Nachman Caller was interviewed last week and detailed his plans and views if elected to the coveted role. As part of the campaign, Caller is leading a Boro Park development plan in order to solve the housing crisis that exists there for more than 15 years.
Dov Hikind, an elderly Jew wearing a knitted yarmulke, sits in his simple office on 13th Avenue in Boro Park, Brooklyn, where he has provided services to all for the past 32 years faithfully and willingly.
On his office wall hangs a huge picture of Rabbi Chaim Kanievsky, indicating the closeness he has enjoyed by all Gedolei Yisroel and Rebbes.

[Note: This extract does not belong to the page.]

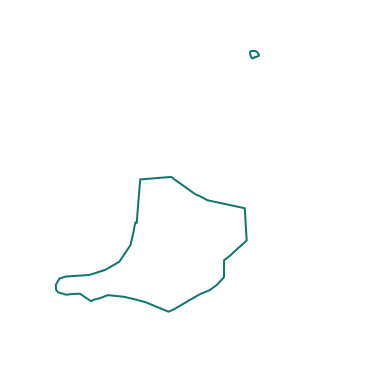 the district of Olorunsogo, Oyo, Nigeria, rotated 210°
{"feature_id": "59680162B59717618896779", "entity_name": "Olorunsogo", "entity_type": "district", "adm_level": 2, "iso_a3": "NGA", "parent_name": "Nigeria", "parent_adm1": "Oyo", "projection": "albers", "projection_center": [4.137, 8.508], "detail": "fine", "context": "isolated", "style": "outline", "palette": "teal", "viewbox_px": 384, "rotation_deg": 210, "n_neighbors": 0, "source": "geoboundaries", "source_scale": "gbopen_adm2", "svg_char_len": 1388}
<svg xmlns="http://www.w3.org/2000/svg" viewBox="0 0 384 384"><g transform="rotate(210 192 192)"><path d="M224.9,46.9L222.8,50.1L218.8,53.8L213.3,60.6L198.9,67.1L188.9,70.2L177.3,73.3L159.2,75.7L152.5,76.6L151.3,78.2L148.9,81.6L145.5,87.5L140.3,96.7L133.6,108.2L127.5,115.9L124.1,123.9L121.7,134.1L130.1,148.9L128.5,152.7L126.6,157.9L126.1,159.8L120.5,177.1L120.5,177.5L138.2,204.3L174.4,192.6L183.5,192.3L188.0,191.7L214.0,194.2L215.6,194.6L217.8,194.5L243.1,177.0L240.3,171.0L231.6,152.6L224.5,137.8L225.8,137.2L224.9,134.3L223.5,130.5L222.0,126.1L218.7,115.0L219.0,111.1L220.1,95.2L228.2,81.2L239.7,68.6L250.5,61.4L259.2,55.6L263.5,50.7L263.5,43.5L261.7,40.7L260.6,39.2L257.8,38.2L249.7,40.1L244.4,44.0L238.2,47.9L224.9,46.9ZM202.7,344.4L203.1,344.5L203.6,344.8L204.6,345.2L205.0,345.6L206.0,345.8L206.3,345.8L207.2,345.8L209.1,345.0L210.6,344.0L211.8,343.0L211.5,342.5L211.4,342.1L211.3,341.6L210.9,340.9L210.4,340.3L209.6,339.6L209.1,339.2L208.6,338.8L208.2,338.5L208.0,338.3L207.8,338.2L207.7,338.2L207.4,338.1L207.1,338.0L206.8,338.0L206.6,337.9L206.4,338.0L206.2,338.2L206.2,338.3L206.0,338.6L205.9,338.7L205.7,338.8L205.7,339.1L205.7,339.3L205.6,339.5L205.4,339.7L205.3,339.8L205.2,340.0L204.9,340.2L204.7,340.3L204.5,340.5L204.4,340.7L204.2,340.8L203.7,341.4L203.4,341.7L203.0,342.3L202.4,343.1L202.3,343.7L202.7,344.4Z" fill="none" stroke="#0f766e" stroke-width="2"/></g></svg>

In an interview with Behadrey Haredim, Hikind tells of the cause of his running once again - this time against a haredi candidate. Hikind teases the opposite candidate who issued a grandiose plan to build 2000 housing units in Boro Park.

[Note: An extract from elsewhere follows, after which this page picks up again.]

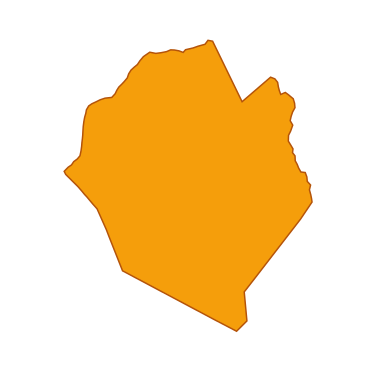 the district of Nossa Senhora dos Remédios, Piauí, Brazil, rotated 167°
{"feature_id": "56859067B87957430353359", "entity_name": "Nossa Senhora dos Remédios", "entity_type": "district", "adm_level": 2, "iso_a3": "BRA", "parent_name": "Brazil", "parent_adm1": "Piauí", "projection": "mercator", "projection_center": [-42.607, -4.016], "detail": "fine", "context": "isolated", "style": "filled", "palette": "amber", "viewbox_px": 384, "rotation_deg": 167, "n_neighbors": 0, "source": "geoboundaries", "source_scale": "gbopen_adm2", "svg_char_len": 1402}
<svg xmlns="http://www.w3.org/2000/svg" viewBox="0 0 384 384"><g transform="rotate(167 192 192)"><path d="M302.1,223.2L299.0,217.4L297.3,213.9L295.5,210.8L293.8,207.4L291.1,202.1L288.3,197.0L283.9,174.4L283.0,167.9L277.4,130.8L198.7,62.4L179.9,46.3L167.5,54.0L163.6,82.9L149.7,94.2L95.1,138.9L92.3,141.2L77.3,155.2L77.0,158.8L76.9,162.8L77.1,167.7L74.9,172.1L77.3,176.4L76.7,180.8L77.3,185.5L81.4,187.0L82.7,191.3L83.3,195.3L84.4,199.2L83.5,204.0L85.2,207.7L83.9,211.3L85.2,215.4L86.7,219.9L85.2,225.5L82.1,229.3L78.8,234.5L80.3,239.4L78.5,243.2L76.0,247.3L72.7,251.0L72.1,255.4L72.4,260.1L76.1,265.0L78.7,268.0L83.6,267.1L84.1,271.1L84.2,275.0L83.9,279.6L85.8,283.6L89.6,286.2L122.9,268.7L138.0,334.3L142.3,336.2L146.1,333.0L153.3,332.7L158.5,332.1L162.1,332.1L166.3,332.1L169.2,330.0L173.0,332.5L177.2,334.3L180.8,335.3L185.3,334.5L191.1,334.7L196.1,335.2L201.7,337.7L208.8,334.9L213.2,331.6L216.5,328.5L220.1,326.7L224.0,324.5L227.1,321.4L229.4,317.7L233.4,314.7L236.6,312.6L239.7,310.7L242.4,308.0L244.8,305.0L248.9,302.2L255.6,303.0L260.8,302.5L265.4,301.4L269.7,300.5L273.3,299.1L276.4,295.8L277.8,292.5L279.7,289.1L281.5,285.0L283.2,280.4L284.5,276.1L285.7,271.9L286.8,268.6L288.2,264.7L289.3,261.2L290.9,257.0L293.0,252.5L296.3,250.0L300.4,248.2L303.3,245.5L307.1,244.0L311.9,240.9L311.1,237.5L308.9,234.0L305.2,228.1L302.1,223.2Z" fill="#f59e0b" stroke="#b45309" stroke-width="1.5"/></g></svg>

• Is it really not time after 32 years that you leave the seat vacant for someone else?
"Some people give up every year that passes, I, when I get to help, feel younger to help others every day, look at the office - seven people are waiting for help, I have just one thing - to help people."
• On the street they say you didn't do enough for housing.
"I hope that only a few people say that, if I could help people build apartments I would have done it long ago," Hikind refers here to the other candidate's campaign promises to build 2000 apartments in Boro Park, "He can promise 4000, there will not be 2000 and not 1000, not that we don't want it, we want it very much, we are working on it for years.
"We have one place of Agudath Israel in Boro Park, the area belongs to the municipality and we have been waiting 13 years for permits to build and have not received them, and it comes to a hundred apartments in total. It's a very difficult thing, we are working on it, anyone looking at the plan, people laugh at it and it's just dream".
Everything he brings, I've done. We're trying to do everything we can, but there's one thing I will never do - I do not like to promise people what will not be. Every politician who wants to run promises flats, I'm waiting for the promises all the time."
"This thing will cost millions of dollars and more, where can one get it? Promising doesn't cost anything, I can promise each of my supporters an apartment, if I do that I would be called a liar."
• How did you connect with Rebbes?
"I have contacted all the Rebbes of Satmar, Bobov, Skvira, Tzanz Kloizenburg, and more, I sit with every Rebbe not only one minute or five minutes, at least half an hour, I speak Yiddish."
Hikind: "A few years ago the Satmar Rebbe asked me that the law which allows to study matriculation one gets money, while Yeshiva students who go up to yeshiva not get money from the state because they study Judaism for five years. They told me "it won't work for you, you can't do it," when they tell me that I can't do it - I work even harder, I fixed it up that yeshivas will also receive, and the institutions currently receive $ 22 million combined.
"I may be older, but I get younger by helping people. Another law that I arranged for the haredi public, is that someone who doesn't have children G-d forbid, will receive insurance money for fertility treatment, another law which I fought for was that non-Jews finish school at 3 and Jewish students at 5 o'clock, and therefore they did not receive money for buses. Since the law arranged for all Orthodox institution, no matter what time it finishes, it gets financing. Before that parents had to pay for the shuttle to return."
In conclusion, Hikind tells excitedly: "I came to Israel during the Solid Rock war, I visited the bombed places - Ashkelon, Ashdod, Beersheba, Netivot and Sderot. I wanted to feel it, I was at a hotel in Be'er Sheva and I wanted to feel the fire together with residents living in fear, I returned to the US and I told on television what it feels like in Israel".